I am trying to convert a model to run with eager execution. However, I have encountered an odd error where it appears that even when tf.linspace and all of its arguments are placed on the GPU it still requires some copying to/from cpu memory. In particular consider this minimal example:

import tensorflow as tf

tfe = tf.contrib.eager
tfe.enable_eager_execution(config=tf.ConfigProto(allow_soft_placement=True,
                                        log_device_placement=True), device_policy=tfe.DEVICE_PLACEMENT_WARN)

a = tf.constant(7.).gpu()
b = tf.constant(8.).gpu()
c = tf.constant(4).gpu()

with tf.device("/device:GPU:0"):
    print(a)
    print(tf.linspace(a,b,c))

This gives the following warnings:

2018-05-22 23:29:56.401000: W tensorflow/c/eager/c_api.cc:506] before computing LinSpace input #0 was expected to be on /job:localhost/replica:0/task:0/device:CPU:0 but is actually on /job:localhost/replica:0/task:0/device:GPU:0 (operation running on /job:localhost/replica:0/task:0/device:GPU:0). This triggers a copy which can be a performance bottleneck. 2018-05-22 23:29:56.401275: W tensorflow/c/eager/c_api.cc:506] before computing LinSpace input #1 was expected to be on /job:localhost/replica:0/task:0/device:CPU:0 but is actually on /job:localhost/replica:0/task:0/device:GPU:0 (operation running on /job:localhost/replica:0/task:0/device:GPU:0). This triggers a copy which can be a performance bottleneck. 2018-05-22 23:29:56.401534: W tensorflow/c/eager/c_api.cc:506] before computing LinSpace input #2 was expected to be on /job:localhost/replica:0/task:0/device:CPU:0 but is actually on /job:localhost/replica:0/task:0/device:GPU:0 (operation running on /job:localhost/replica:0/task:0/device:GPU:0). This triggers a copy which can be a performance bottleneck.
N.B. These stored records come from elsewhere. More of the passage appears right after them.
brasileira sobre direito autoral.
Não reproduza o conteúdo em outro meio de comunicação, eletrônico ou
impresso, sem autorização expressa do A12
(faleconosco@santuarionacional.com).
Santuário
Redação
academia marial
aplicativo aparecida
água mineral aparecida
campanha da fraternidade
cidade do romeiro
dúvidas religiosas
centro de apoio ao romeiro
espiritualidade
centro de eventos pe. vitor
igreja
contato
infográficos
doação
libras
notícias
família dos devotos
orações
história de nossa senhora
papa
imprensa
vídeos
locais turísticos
I am running tensorflow 1.8 on python 2.7.

1

1 Answers

1
votes

Yes, tf.linspace does require all the arguments in host (i.e., CPU) memory (in theory this can change in future versions of TensorFlow, but hasn't so far). This isn't a characteristic of eager execution - it is true for graph execution as well. In both cases if the input tensors are in GPU memory then they will be copied over to host memory.

Every primitive TensorFlow operation has a "kernel" implementation for each device it can execute on. It seems the GPU kernel for the LinSpace operation doesn't actually use the GPU.

This is some quirk of the linspace operation.

Hope that helps.